* **The task**:
Nothing is needed except the lines below that run from the one with "3. DEAD BALLS: Should" through the one with "7. DISPUTES: The", repeated exactly.

BEGIN Provided records

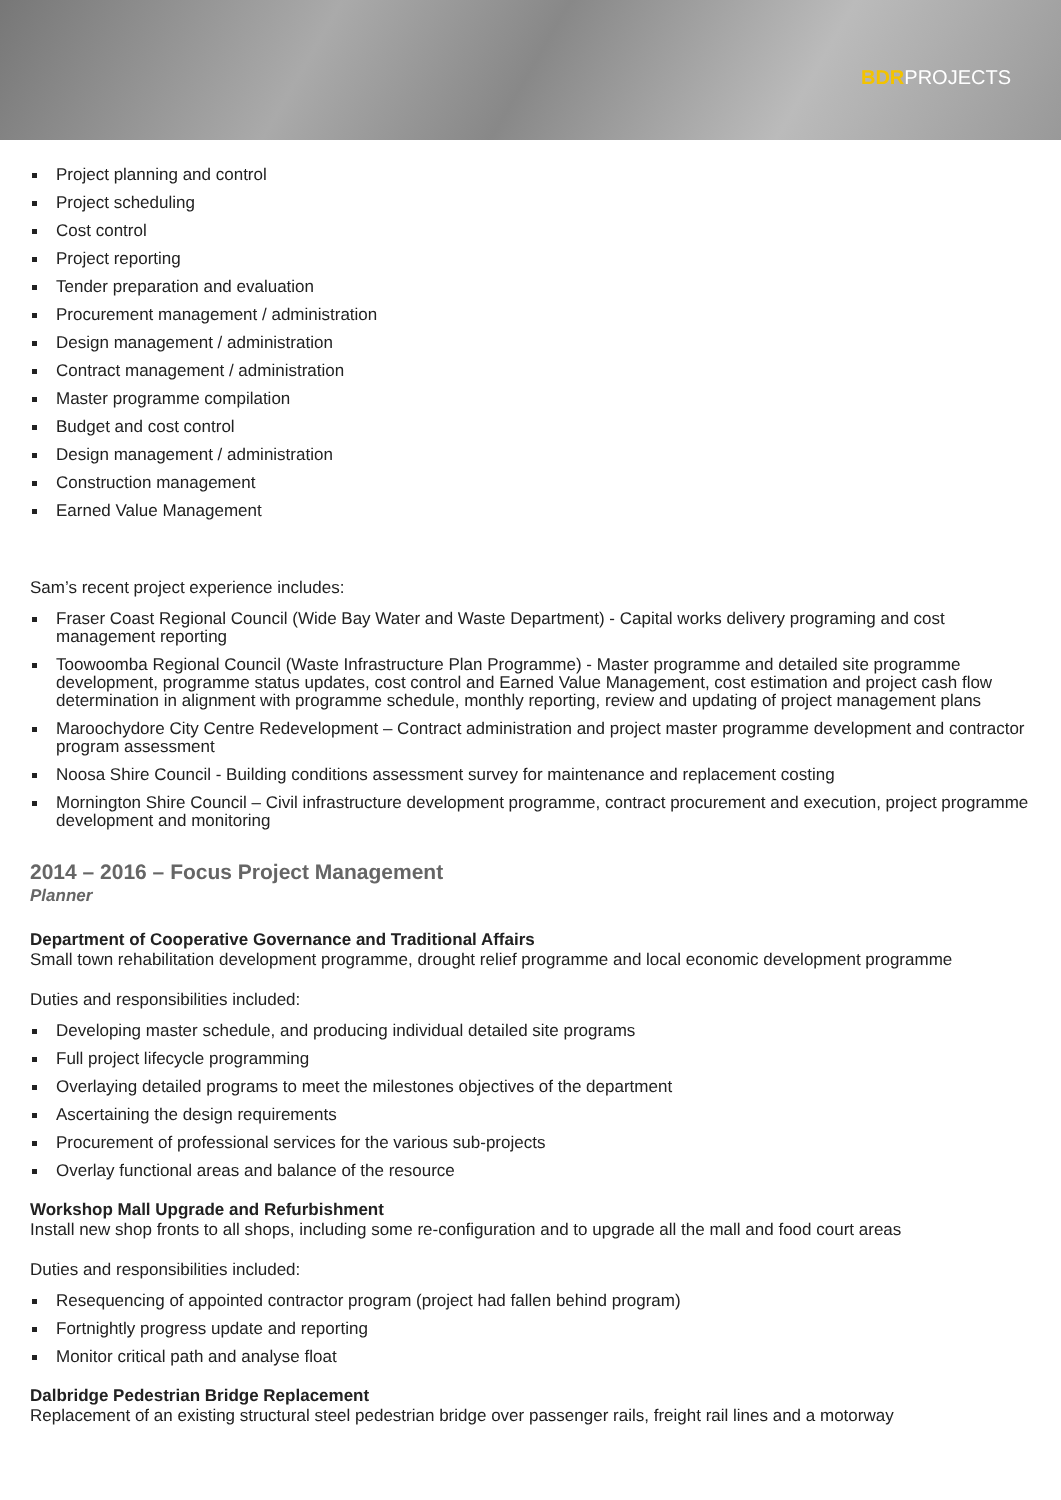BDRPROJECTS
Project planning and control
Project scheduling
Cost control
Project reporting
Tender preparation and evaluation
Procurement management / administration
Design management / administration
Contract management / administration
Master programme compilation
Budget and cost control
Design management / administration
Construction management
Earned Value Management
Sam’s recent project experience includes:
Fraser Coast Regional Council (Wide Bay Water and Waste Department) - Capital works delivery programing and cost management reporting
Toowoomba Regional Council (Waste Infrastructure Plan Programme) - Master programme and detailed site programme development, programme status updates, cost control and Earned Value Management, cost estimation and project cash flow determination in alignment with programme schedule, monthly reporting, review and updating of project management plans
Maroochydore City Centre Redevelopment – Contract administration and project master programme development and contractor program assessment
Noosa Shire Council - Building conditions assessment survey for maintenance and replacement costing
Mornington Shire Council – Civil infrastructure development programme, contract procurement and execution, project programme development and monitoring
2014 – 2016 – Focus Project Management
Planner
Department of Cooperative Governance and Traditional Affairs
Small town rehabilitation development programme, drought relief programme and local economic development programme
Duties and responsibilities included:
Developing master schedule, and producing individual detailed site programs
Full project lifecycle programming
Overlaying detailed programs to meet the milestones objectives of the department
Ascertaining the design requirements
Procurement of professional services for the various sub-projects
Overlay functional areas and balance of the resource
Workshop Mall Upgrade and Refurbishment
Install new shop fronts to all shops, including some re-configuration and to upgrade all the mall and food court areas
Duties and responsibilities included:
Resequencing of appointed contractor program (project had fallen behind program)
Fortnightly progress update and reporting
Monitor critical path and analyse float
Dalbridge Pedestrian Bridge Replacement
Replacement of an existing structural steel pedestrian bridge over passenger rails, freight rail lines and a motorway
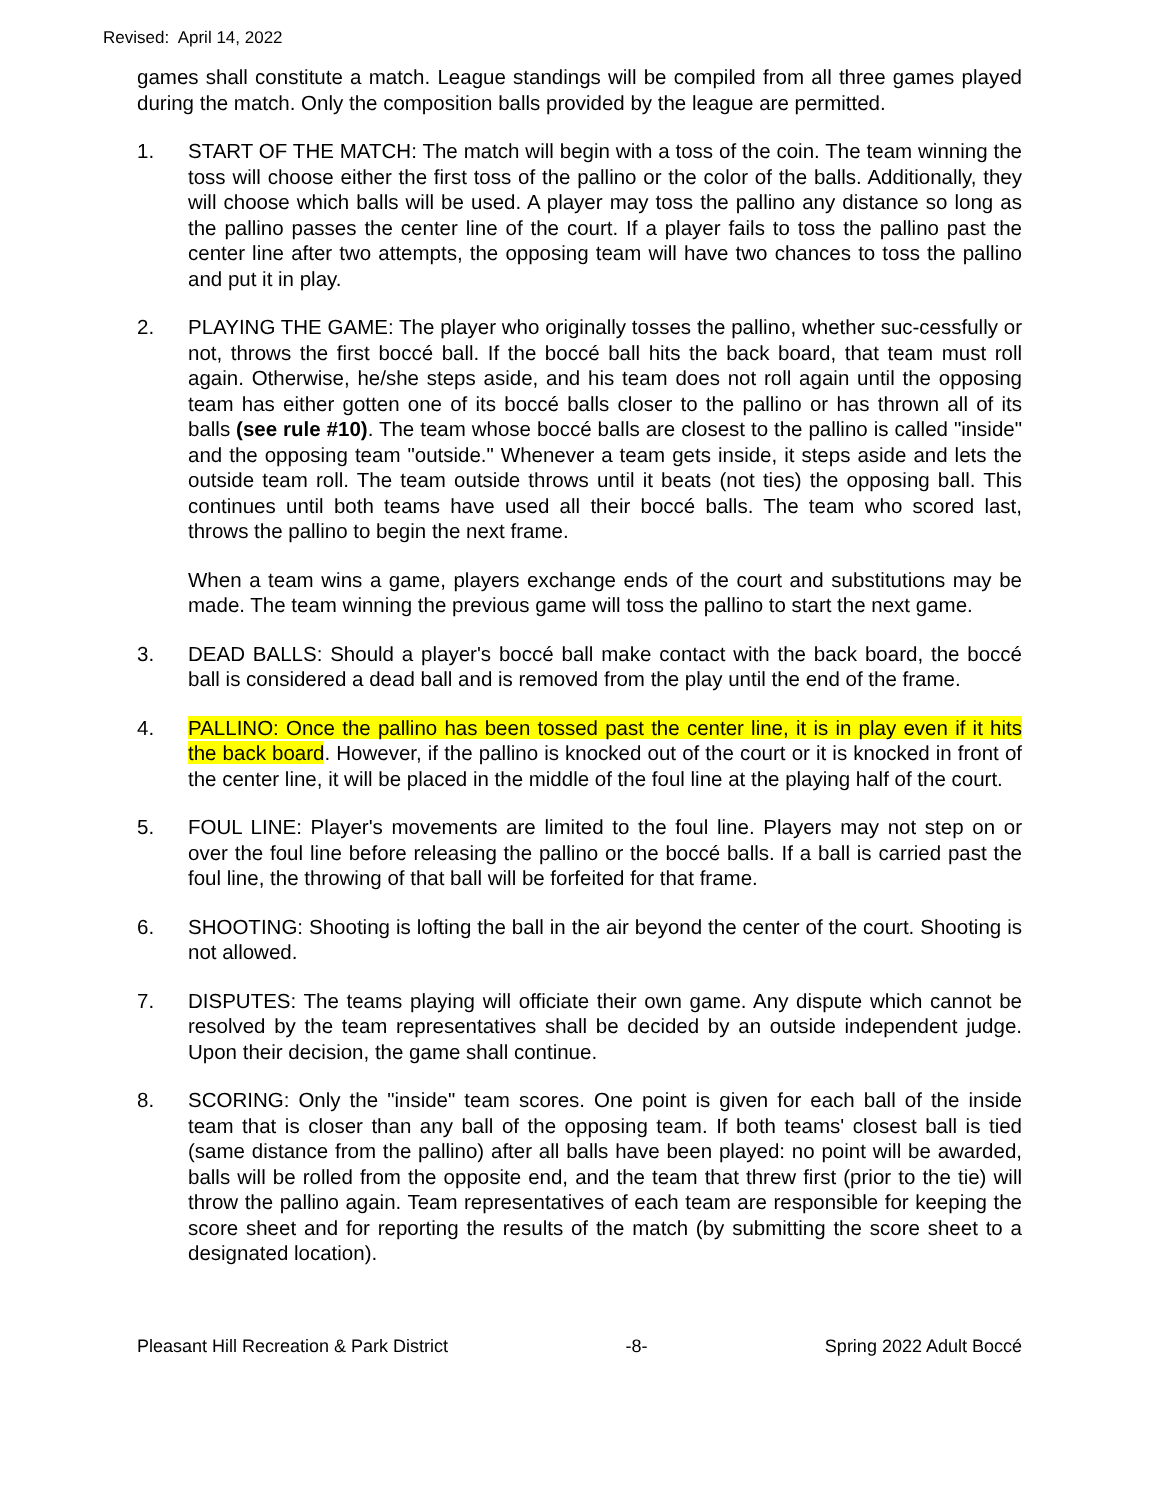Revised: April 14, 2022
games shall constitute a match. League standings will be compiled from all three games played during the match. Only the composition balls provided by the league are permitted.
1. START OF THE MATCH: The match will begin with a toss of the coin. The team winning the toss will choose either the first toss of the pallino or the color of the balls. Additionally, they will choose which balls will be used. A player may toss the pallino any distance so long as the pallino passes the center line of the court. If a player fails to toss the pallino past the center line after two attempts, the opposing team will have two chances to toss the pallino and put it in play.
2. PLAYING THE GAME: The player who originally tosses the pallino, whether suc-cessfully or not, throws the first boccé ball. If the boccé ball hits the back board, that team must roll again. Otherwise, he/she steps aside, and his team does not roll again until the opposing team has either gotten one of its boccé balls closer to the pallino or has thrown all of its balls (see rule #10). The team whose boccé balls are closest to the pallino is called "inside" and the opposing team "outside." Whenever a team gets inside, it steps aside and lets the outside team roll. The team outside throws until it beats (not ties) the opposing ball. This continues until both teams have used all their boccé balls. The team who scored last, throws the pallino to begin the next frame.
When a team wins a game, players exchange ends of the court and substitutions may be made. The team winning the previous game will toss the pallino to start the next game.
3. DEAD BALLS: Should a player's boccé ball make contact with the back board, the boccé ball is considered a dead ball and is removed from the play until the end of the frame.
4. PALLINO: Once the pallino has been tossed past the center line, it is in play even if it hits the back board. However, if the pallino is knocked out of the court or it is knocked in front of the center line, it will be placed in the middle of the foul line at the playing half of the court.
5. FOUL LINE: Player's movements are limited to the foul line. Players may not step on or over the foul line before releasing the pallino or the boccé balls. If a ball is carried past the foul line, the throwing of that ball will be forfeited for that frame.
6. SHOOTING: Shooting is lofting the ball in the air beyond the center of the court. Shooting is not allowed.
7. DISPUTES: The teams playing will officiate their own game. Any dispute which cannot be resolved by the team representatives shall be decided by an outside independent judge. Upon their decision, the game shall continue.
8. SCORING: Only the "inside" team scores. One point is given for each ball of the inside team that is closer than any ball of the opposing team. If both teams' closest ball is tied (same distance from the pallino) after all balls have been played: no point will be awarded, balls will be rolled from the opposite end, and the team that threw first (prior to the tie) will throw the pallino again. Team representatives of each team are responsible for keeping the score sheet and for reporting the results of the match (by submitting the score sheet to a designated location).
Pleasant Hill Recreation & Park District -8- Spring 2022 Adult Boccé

END Provided records

* **Exercise result**:
3. DEAD BALLS: Should a player's boccé ball make contact with the back board, the boccé ball is considered a dead ball and is removed from the play until the end of the frame.
4. PALLINO: Once the pallino has been tossed past the center line, it is in play even if it hits the back board. However, if the pallino is knocked out of the court or it is knocked in front of the center line, it will be placed in the middle of the foul line at the playing half of the court.
5. FOUL LINE: Player's movements are limited to the foul line. Players may not step on or over the foul line before releasing the pallino or the boccé balls. If a ball is carried past the foul line, the throwing of that ball will be forfeited for that frame.
6. SHOOTING: Shooting is lofting the ball in the air beyond the center of the court. Shooting is not allowed.
7. DISPUTES: The teams playing will officiate their own game. Any dispute which cannot be resolved by the team representatives shall be decided by an outside independent judge. Upon their decision, the game shall continue.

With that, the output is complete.